:: About this exercise ::
Can you repeat, line for line, everything from the start of the records through the line containing "Back to other destinations list", including that line?

:: Records from a data collection ::
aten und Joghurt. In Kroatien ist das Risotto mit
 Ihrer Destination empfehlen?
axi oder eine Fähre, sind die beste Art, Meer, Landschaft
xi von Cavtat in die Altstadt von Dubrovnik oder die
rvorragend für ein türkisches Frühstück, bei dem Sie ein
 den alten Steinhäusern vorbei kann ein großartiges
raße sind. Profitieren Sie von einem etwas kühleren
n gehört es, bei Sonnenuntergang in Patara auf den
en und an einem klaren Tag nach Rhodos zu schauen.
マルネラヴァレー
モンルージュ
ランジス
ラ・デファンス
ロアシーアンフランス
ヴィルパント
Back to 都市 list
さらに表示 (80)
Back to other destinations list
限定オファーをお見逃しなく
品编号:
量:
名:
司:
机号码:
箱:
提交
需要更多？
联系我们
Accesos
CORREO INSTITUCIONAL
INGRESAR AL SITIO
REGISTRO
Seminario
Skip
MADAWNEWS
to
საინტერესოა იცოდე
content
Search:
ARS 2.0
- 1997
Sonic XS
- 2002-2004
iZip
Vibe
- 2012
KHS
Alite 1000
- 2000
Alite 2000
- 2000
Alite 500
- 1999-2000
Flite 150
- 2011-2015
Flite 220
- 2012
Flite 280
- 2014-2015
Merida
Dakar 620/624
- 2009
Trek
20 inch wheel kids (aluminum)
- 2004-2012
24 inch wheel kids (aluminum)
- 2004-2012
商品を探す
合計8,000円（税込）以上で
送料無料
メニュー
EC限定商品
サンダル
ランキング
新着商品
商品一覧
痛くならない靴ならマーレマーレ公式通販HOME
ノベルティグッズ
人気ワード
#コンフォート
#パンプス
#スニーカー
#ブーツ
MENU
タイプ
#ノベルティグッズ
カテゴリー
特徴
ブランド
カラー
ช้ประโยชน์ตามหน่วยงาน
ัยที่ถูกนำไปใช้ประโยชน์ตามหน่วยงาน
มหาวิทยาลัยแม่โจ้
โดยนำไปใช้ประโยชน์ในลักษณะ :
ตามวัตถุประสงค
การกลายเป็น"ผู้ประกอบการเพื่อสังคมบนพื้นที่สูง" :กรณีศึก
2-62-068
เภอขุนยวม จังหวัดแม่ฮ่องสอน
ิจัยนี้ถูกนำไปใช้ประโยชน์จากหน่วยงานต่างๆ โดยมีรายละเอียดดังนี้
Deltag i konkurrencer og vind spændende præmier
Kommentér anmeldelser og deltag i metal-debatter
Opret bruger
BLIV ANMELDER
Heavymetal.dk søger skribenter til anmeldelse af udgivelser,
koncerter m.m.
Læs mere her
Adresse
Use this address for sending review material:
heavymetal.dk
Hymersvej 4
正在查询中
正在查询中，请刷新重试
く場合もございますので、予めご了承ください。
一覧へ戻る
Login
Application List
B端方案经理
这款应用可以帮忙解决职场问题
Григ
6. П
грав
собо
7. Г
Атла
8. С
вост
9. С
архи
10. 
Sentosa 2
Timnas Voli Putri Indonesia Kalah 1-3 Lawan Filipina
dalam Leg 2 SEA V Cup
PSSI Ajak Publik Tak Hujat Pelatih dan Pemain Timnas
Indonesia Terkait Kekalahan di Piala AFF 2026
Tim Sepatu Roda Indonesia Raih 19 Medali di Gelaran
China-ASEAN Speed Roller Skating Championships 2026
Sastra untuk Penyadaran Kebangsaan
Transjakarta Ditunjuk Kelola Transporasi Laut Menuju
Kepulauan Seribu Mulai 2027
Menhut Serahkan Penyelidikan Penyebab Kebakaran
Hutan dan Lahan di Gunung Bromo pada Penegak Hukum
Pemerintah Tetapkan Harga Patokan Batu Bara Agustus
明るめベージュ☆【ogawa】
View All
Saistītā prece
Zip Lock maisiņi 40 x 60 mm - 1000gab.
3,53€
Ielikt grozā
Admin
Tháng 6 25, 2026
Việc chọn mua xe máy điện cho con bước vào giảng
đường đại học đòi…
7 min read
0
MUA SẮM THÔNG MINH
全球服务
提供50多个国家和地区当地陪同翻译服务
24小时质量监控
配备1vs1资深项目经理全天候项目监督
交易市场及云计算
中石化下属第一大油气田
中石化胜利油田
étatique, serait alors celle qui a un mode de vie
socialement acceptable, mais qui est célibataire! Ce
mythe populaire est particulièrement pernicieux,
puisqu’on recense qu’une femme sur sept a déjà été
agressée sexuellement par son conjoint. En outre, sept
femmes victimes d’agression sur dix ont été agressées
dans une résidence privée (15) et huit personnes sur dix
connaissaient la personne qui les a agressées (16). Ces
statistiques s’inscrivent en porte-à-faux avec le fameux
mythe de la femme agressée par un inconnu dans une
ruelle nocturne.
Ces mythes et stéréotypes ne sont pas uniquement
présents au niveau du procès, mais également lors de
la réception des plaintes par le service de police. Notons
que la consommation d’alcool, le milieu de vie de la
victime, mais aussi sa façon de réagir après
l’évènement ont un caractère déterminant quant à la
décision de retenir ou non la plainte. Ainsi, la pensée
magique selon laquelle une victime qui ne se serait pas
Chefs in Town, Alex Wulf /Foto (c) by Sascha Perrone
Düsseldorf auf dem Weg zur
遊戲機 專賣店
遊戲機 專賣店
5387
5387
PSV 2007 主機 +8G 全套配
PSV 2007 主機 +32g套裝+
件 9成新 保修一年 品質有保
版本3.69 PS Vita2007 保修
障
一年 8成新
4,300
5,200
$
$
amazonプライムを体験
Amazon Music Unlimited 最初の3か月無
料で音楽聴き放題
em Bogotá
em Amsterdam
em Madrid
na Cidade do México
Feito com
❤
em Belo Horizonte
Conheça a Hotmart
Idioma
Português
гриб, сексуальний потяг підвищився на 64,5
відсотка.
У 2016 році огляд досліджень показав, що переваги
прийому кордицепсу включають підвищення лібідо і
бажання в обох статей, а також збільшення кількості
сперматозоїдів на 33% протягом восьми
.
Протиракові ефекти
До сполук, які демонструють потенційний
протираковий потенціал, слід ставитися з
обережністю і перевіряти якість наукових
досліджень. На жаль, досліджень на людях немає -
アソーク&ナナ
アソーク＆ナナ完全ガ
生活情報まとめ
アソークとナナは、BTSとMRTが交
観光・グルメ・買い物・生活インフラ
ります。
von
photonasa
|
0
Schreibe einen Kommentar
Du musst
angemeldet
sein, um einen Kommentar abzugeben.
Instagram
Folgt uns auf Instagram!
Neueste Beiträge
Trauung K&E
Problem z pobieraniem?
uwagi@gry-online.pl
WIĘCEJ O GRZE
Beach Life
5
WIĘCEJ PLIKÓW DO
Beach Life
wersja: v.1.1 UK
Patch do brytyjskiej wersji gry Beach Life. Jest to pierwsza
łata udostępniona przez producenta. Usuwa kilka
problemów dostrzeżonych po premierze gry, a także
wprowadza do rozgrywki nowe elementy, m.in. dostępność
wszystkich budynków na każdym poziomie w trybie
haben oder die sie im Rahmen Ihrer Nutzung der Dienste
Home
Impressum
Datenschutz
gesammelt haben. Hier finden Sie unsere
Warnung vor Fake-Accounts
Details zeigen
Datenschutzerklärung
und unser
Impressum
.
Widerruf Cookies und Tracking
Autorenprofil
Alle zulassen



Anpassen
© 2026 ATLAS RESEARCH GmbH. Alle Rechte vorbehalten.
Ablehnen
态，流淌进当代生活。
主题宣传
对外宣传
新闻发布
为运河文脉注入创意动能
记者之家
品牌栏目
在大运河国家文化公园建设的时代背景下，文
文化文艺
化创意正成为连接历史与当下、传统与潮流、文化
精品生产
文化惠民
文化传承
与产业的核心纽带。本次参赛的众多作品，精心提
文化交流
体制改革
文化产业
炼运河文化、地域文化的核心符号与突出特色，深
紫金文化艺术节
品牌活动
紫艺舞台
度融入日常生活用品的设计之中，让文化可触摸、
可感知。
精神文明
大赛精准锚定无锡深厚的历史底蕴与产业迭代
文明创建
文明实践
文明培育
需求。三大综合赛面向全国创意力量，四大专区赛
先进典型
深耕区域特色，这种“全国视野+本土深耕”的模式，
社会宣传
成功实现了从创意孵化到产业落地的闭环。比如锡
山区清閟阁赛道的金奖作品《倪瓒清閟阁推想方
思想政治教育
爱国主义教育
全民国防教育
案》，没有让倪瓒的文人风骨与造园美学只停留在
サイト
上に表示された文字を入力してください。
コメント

:: Answer area ::
aten und Joghurt. In Kroatien ist das Risotto mit
 Ihrer Destination empfehlen?
axi oder eine Fähre, sind die beste Art, Meer, Landschaft
xi von Cavtat in die Altstadt von Dubrovnik oder die
rvorragend für ein türkisches Frühstück, bei dem Sie ein
 den alten Steinhäusern vorbei kann ein großartiges
raße sind. Profitieren Sie von einem etwas kühleren
n gehört es, bei Sonnenuntergang in Patara auf den
en und an einem klaren Tag nach Rhodos zu schauen.
マルネラヴァレー
モンルージュ
ランジス
ラ・デファンス
ロアシーアンフランス
ヴィルパント
Back to 都市 list
さらに表示 (80)
Back to other destinations list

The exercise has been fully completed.